=== EXERCISE INSTRUCTIONS ===
Your answer is the lines below, exactly, from the one that contains "Reorder the border" through the one that contains "left_click(102, 393)", both included.

=== GIVEN RECORDS ===
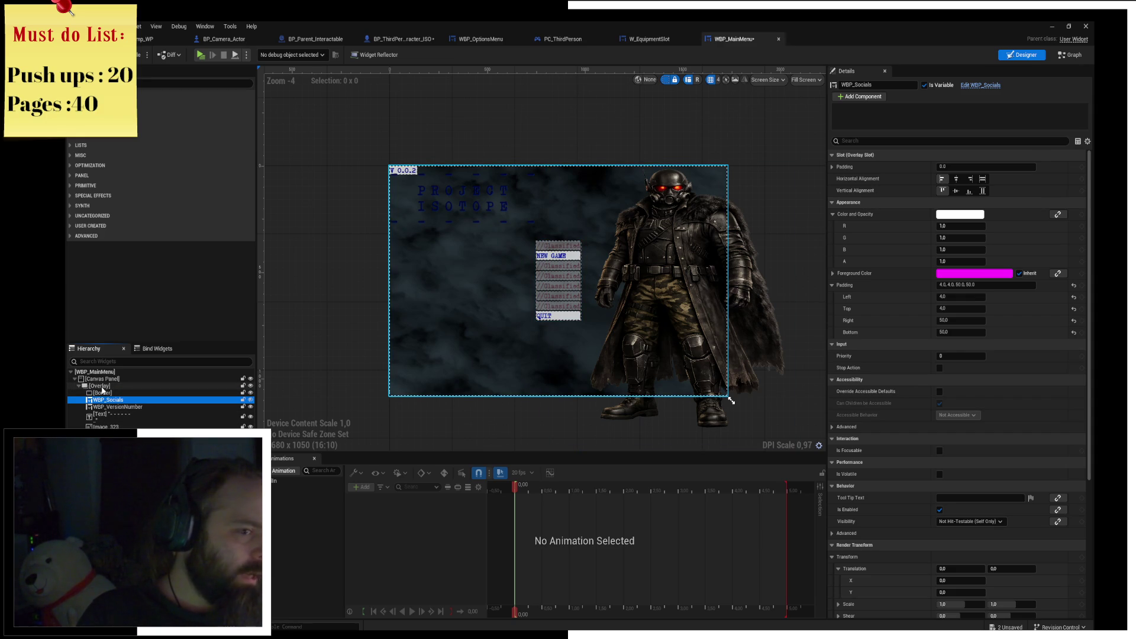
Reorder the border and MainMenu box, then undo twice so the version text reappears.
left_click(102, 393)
==
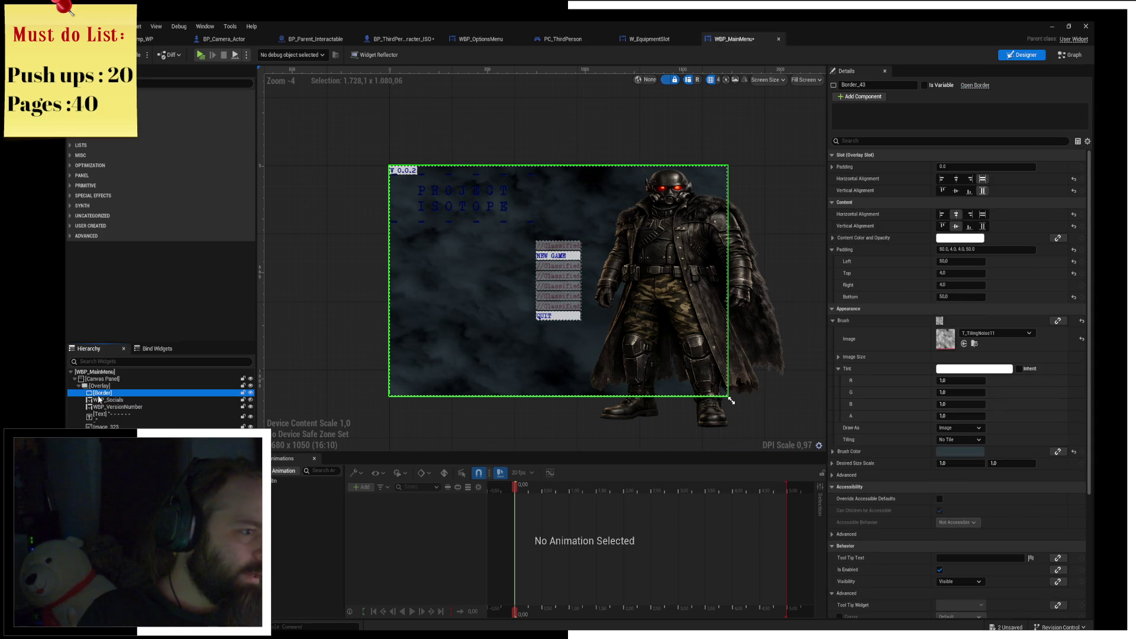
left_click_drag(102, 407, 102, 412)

=== ANSWER SECTION ===
Reorder the border and MainMenu box, then undo twice so the version text reappears.
left_click(102, 393)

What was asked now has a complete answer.